I remember attending Clay Shirky’s talk about LiveJournal at last year’s O’Reilly Emerging Technology Conference. I wasn’t particularly interested in the topic; I’d just ducked in there to avoid John “Captain Crunch” Draper, who’d been hounding me throughout the entire conference to help him do some “energy transfer work” in my room. Eager to avoid a tear-filled session where I’d have to play-act the “bad touch” incident at a therapist’s with anatomically-correct dolls, I thought I’d go see what insights Clay had come up with in his months of LiveJournal research.

(A friend later said: “If you’d been in the hacker community as long as I have, you’d have known that Crunch was a creepy gay old man,” to which I replied “If you’d been in the having-a-life community as long as I have, you’d be able to figure it out pretty quickly.” Nerd.)

At some point, Clay was talking about the kind of stuff that people typically wrote in their LiveJournals and I quipped to someone beside me: “LJ people. Yeesh.”

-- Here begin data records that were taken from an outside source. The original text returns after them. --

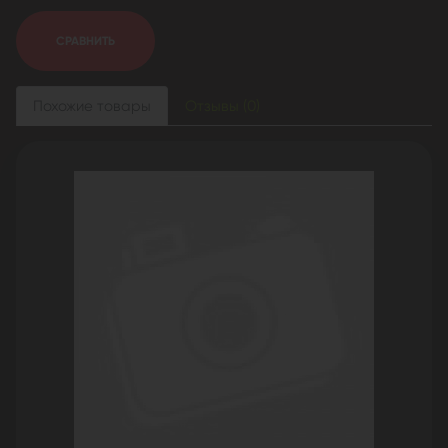
СРАВНИТЬ
Похожие товары
Отзывы (0)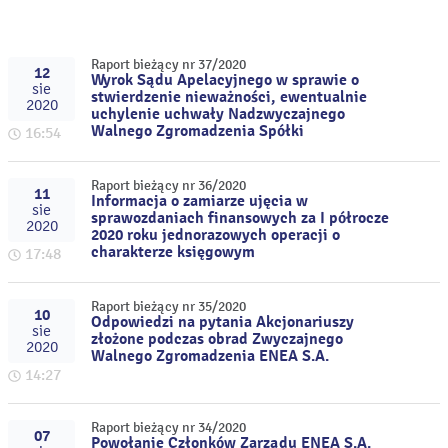
Raport bieżący nr 37/2020
12
Wyrok Sądu Apelacyjnego w sprawie o
sie
stwierdzenie nieważności, ewentualnie
2020
uchylenie uchwały Nadzwyczajnego
Walnego Zgromadzenia Spółki
16:54
Raport bieżący nr 36/2020
11
Informacja o zamiarze ujęcia w
sie
sprawozdaniach finansowych za I półrocze
2020
2020 roku jednorazowych operacji o
charakterze księgowym
17:48
Raport bieżący nr 35/2020
10
Odpowiedzi na pytania Akcjonariuszy
sie
złożone podczas obrad Zwyczajnego
2020
Walnego Zgromadzenia ENEA S.A.
14:27
Raport bieżący nr 34/2020
07
Powołanie Członków Zarządu ENEA S.A.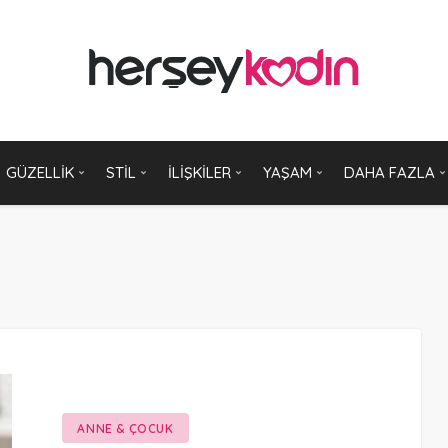
GÜZELLIK
STIL
İLIŞKILER
YAŞAM
DAHA FAZLA
ANNE & ÇOCUK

If the New Girl Situation is some kind of karmic payback for the LiveJournal dis, I would like to ask the cosmos: “I think my account’s all settled, don’t you?”


If you’ve been reading the comments from the New Girl story, you’ve probably seen comments from Mean One, someone who’d been burned by New Girl far worse than I was. She’s created a LiveJournal just to tell her own New Girl story.

I didn’t know there was a blog that chronicled LiveJournal drama, but such a beast exists: LJdrama.org. Naturally, the New Girl drama did not escape their notice.